The reaction to my starling diagnosis, with metastases to 13 lymph nodes, was not that I was diagnosed with breast cancer; it was that it was at an advanced stage, within weeks of my 11th 'gold' standard mammogram. It was also astonishing that at the time of my late stage diagnosis, after practically arm wrestling my team of docs as to what happened to my early diagnosis, it was finally revealed to me that my dense breast tissue masked my cancer on mammography for years. Even though this critical breast health information was known by the medical community and in scientific journals for more than a decade before my diagnosis, not one of my health care providers thought it might be important to my health and my life to know about this potentially fatal flaw caused by the limitations of mammography. The promise of early detection for me and innumerable women with dense breast tissue is a beautifully created fairy tale with a potentially 'unhappily ever after' ending as the size of the breast cancer and how far it has spread, even in light of new treatments, remains vital to surviving the disease.

When I discovered that my right breast contained a cancer three times the size that it should have been if my screening mammography did what it was promised to do, I questioned my team of docs as to their confidence that there wasn't another intruder hidden in my left breast. That information would be critical as I decided my surgery choice. An MRI was ordered and within several weeks I was wheeled off to the operating room facing an 8 hour right breast latissimus dorci flap mastectomy with reconstruction.

Since I still retain a 'good' breast, I continue to be a consumer of breast screening. From the time of my advanced diagnosis, until today, my health care team is keenly attentive about my screening regimen, discussing my personalized risks, including my 'dense' left breast, taking into account my personal screening preferences -- annual ultrasound screening six months after my annual mammography and biennial MRI. Why did it have to take a missed, delayed and advanced stage breast cancer diagnosis for me to have access to personalized screening to give me the benefit of an early diagnosis? An ultrasound with a skilled radiologist would have discovered my cancer well before it had metastasized to 13 lymph nodes. Without a doubt, my life-long side effects from my aggressive treatments would be diminished, including better life outcomes for surviving this disease, as ER+ breast cancer can recur for more than two decades after diagnosis.

The randomized controlled trials of mammography conclude that the magnitude of the reduction of advanced stage breast cancer is associated with the magnitude of the reduction of mortality.

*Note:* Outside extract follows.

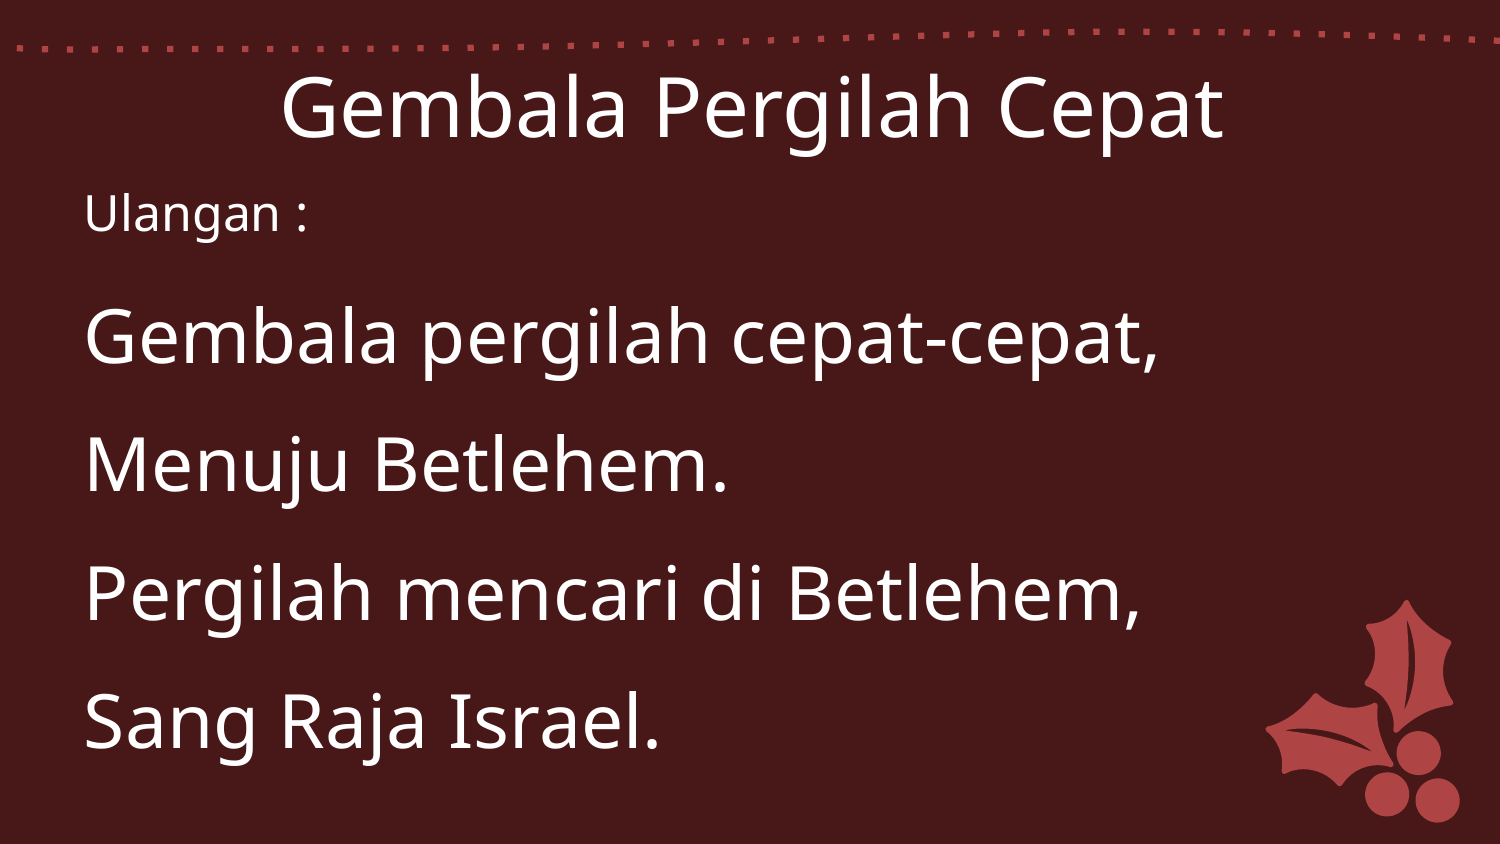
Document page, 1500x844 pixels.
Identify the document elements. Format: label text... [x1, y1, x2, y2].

text_box Gembala pergilah cepat-cepat, Menuju Betlehem. Pergilah mencari di Betlehem, Sang Raja Israel. [43, 259, 1377, 761]
text_box Ulangan : [43, 157, 382, 260]
text_box Gembala Pergilah Cepat [127, 63, 1377, 146]
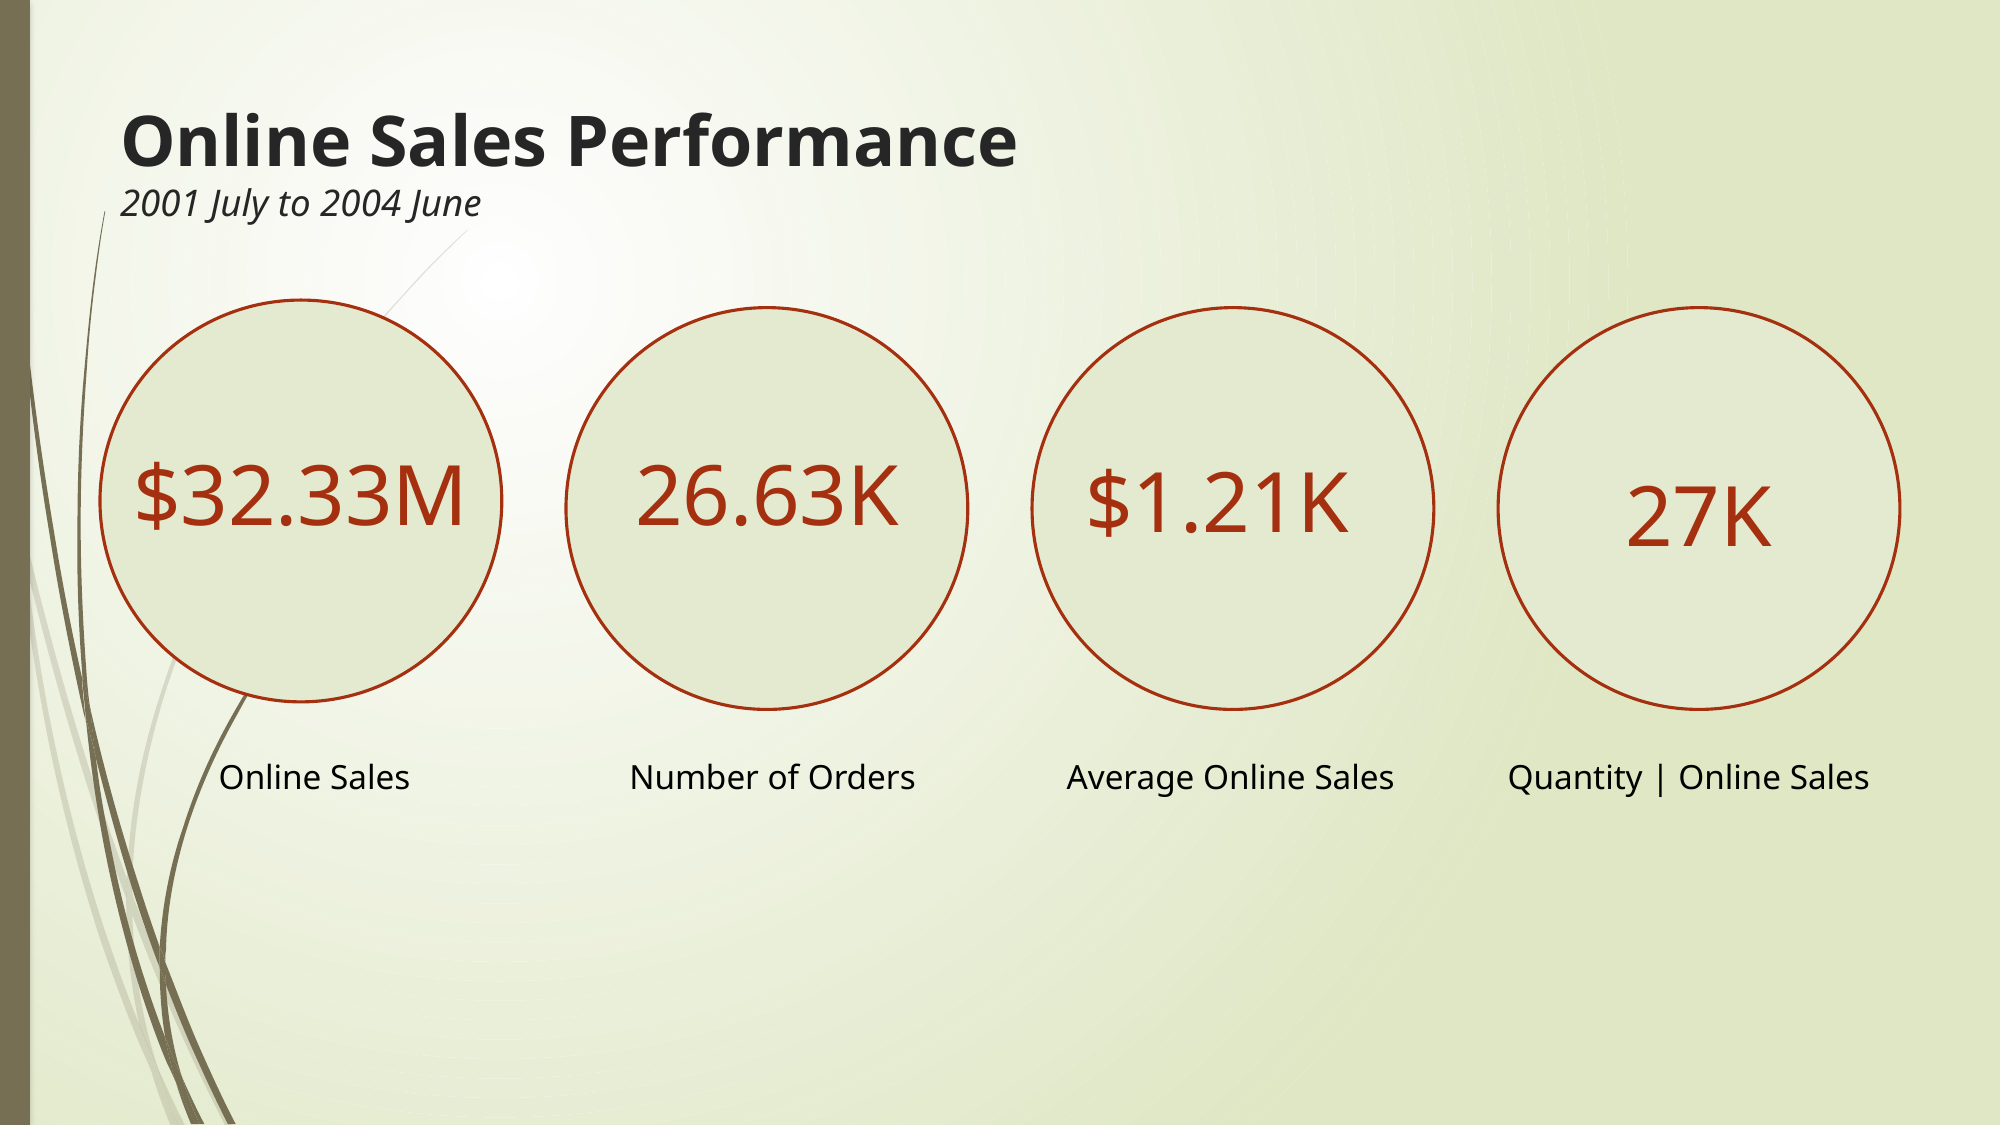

While the diagnosis of early breast cancer has increased over many years, the corresponding reduction of advanced disease has not achieved the same increase. Discussing the issue of dense breast tissue and screening, Tabar et al state, "Going forward breast cancer screening programs should embrace the opportunity to tailor imaging to provide the greatest benefit to all women to reduce advanced disease for mortality reduction to be achieved."

A breast health screening regimen that fails to take into account a woman's breast tissue density and her preferences will continue to miss the advanced killing cancers as one size breast cancer screening fits none.